Page 1 of 1

Link Collector with Hashed file giving Empty Data set

Posted: Wed Mar 29, 2006 1:58 pm
by gateleys
Hi,
I never faced this problem before. I have a job where 3 sequential files are passed through a Link Collector, and the output is a hashed file (essentially to remove duplicate rows).

Code: Select all

SeqFile1--------\
SeqFile2--------LinkCollector----------HashedFile
SeqFile3--------/
Each file has 2 input columns with the same metadata. Both fields are set as key in the Hashed file (its a requirement). The Collector has been set with RoundRobin collection algorithm. When I run the job, the output link from LinkCollector states that there are 125,000 rows passed to the hashed file. But, when I try to view data in hashed file, it tells me data set is empty. When I replace the Hashed file with a sequential file, it works fine. So, the problem seems to be with the LinkCollector (algorithm) and Hashed file incompatibility (due to some mis-settings!! on my part). I have also tried with the Sort/Merge Algorithm with both of them as Sort Keys. Also tried to have a single field as key, etc, etc. But, the hashed file shows an empty set. Please let me know where I could have gone wrong.

Thanks.
gateleys

Re: Link Collector with Hashed file giving Empty Data set

Posted: Wed Mar 29, 2006 2:17 pm
by gateleys
What I now did is change my earlier design to-

Code: Select all

SeqFile1--------\ 
SeqFile2--------LinkCollector----->SeqFile------>HashedFile 
SeqFile3--------/ 
And it works fine. Of course, the job is done, but I am still curious about the behavior of the HashedFile when used at the output of a LinkCollector :? .

gateleys

Re: Link Collector with Hashed file giving Empty Data set

Posted: Thu Mar 30, 2006 7:17 am
by gateleys
I was just hoping if anyone would give me some information on this.
Thanks,
gateleys

Posted: Thu Mar 30, 2006 7:21 am
by kumar_s
I dont guess duplicate should also be an issue, because
SeqFile------>HashedFile worked without any error. :?

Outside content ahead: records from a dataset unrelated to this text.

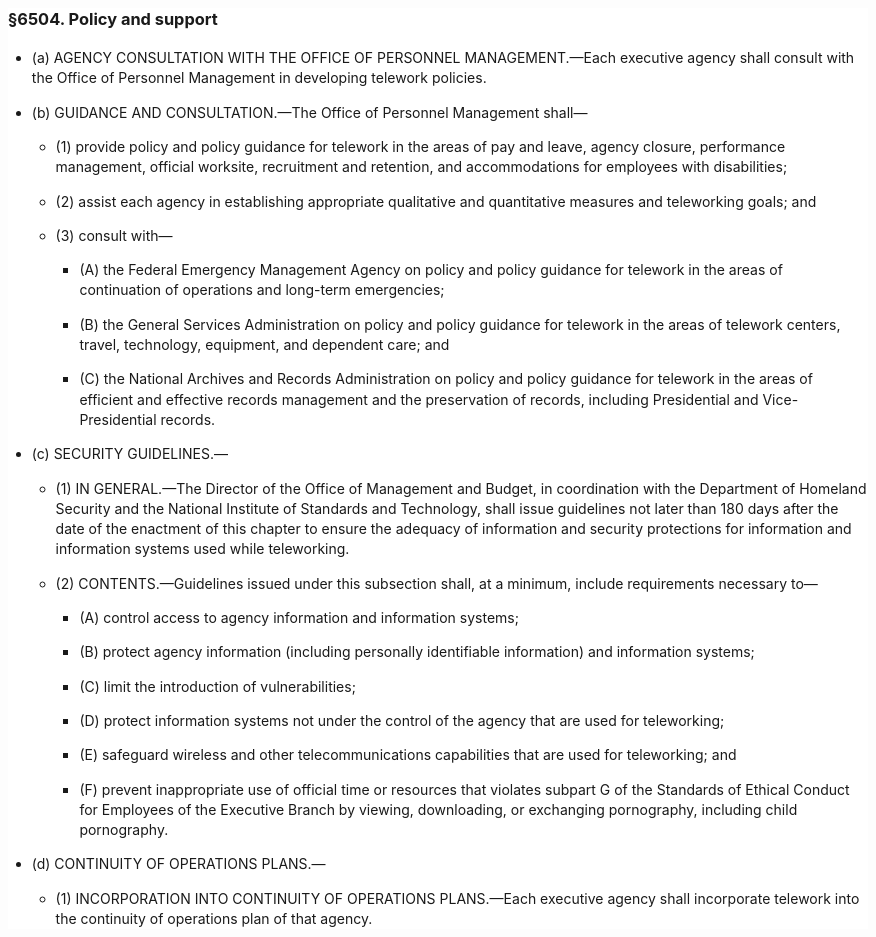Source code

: ### §6504. Policy and support
* (a) AGENCY CONSULTATION WITH THE OFFICE OF PERSONNEL MANAGEMENT.—Each executive agency shall consult with the Office of Personnel Management in developing telework policies.

* (b) GUIDANCE AND CONSULTATION.—The Office of Personnel Management shall—

  * (1) provide policy and policy guidance for telework in the areas of pay and leave, agency closure, performance management, official worksite, recruitment and retention, and accommodations for employees with disabilities;

  * (2) assist each agency in establishing appropriate qualitative and quantitative measures and teleworking goals; and

  * (3) consult with—

    * (A) the Federal Emergency Management Agency on policy and policy guidance for telework in the areas of continuation of operations and long-term emergencies;

    * (B) the General Services Administration on policy and policy guidance for telework in the areas of telework centers, travel, technology, equipment, and dependent care; and

    * (C) the National Archives and Records Administration on policy and policy guidance for telework in the areas of efficient and effective records management and the preservation of records, including Presidential and Vice-Presidential records.


* (c) SECURITY GUIDELINES.—

  * (1) IN GENERAL.—The Director of the Office of Management and Budget, in coordination with the Department of Homeland Security and the National Institute of Standards and Technology, shall issue guidelines not later than 180 days after the date of the enactment of this chapter to ensure the adequacy of information and security protections for information and information systems used while teleworking.

  * (2) CONTENTS.—Guidelines issued under this subsection shall, at a minimum, include requirements necessary to—

    * (A) control access to agency information and information systems;

    * (B) protect agency information (including personally identifiable information) and information systems;

    * (C) limit the introduction of vulnerabilities;

    * (D) protect information systems not under the control of the agency that are used for teleworking;

    * (E) safeguard wireless and other telecommunications capabilities that are used for teleworking; and

    * (F) prevent inappropriate use of official time or resources that violates subpart G of the Standards of Ethical Conduct for Employees of the Executive Branch by viewing, downloading, or exchanging pornography, including child pornography.


* (d) CONTINUITY OF OPERATIONS PLANS.—

  * (1) INCORPORATION INTO CONTINUITY OF OPERATIONS PLANS.—Each executive agency shall incorporate telework into the continuity of operations plan of that agency.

Posted: Sun Apr 02, 2006 8:31 pm
by kcbland
Try replacing the intermediate sequential file with a transformer stage. You'll get the ability to add a reject link, which could trap out the rows being rejected from the hashed file stage.

Posted: Sun Apr 02, 2006 9:17 pm
by rleishman
Make sure that the LC Inputs and Outputs have the same KEY columns checked. I've had similar probs when they are not matched.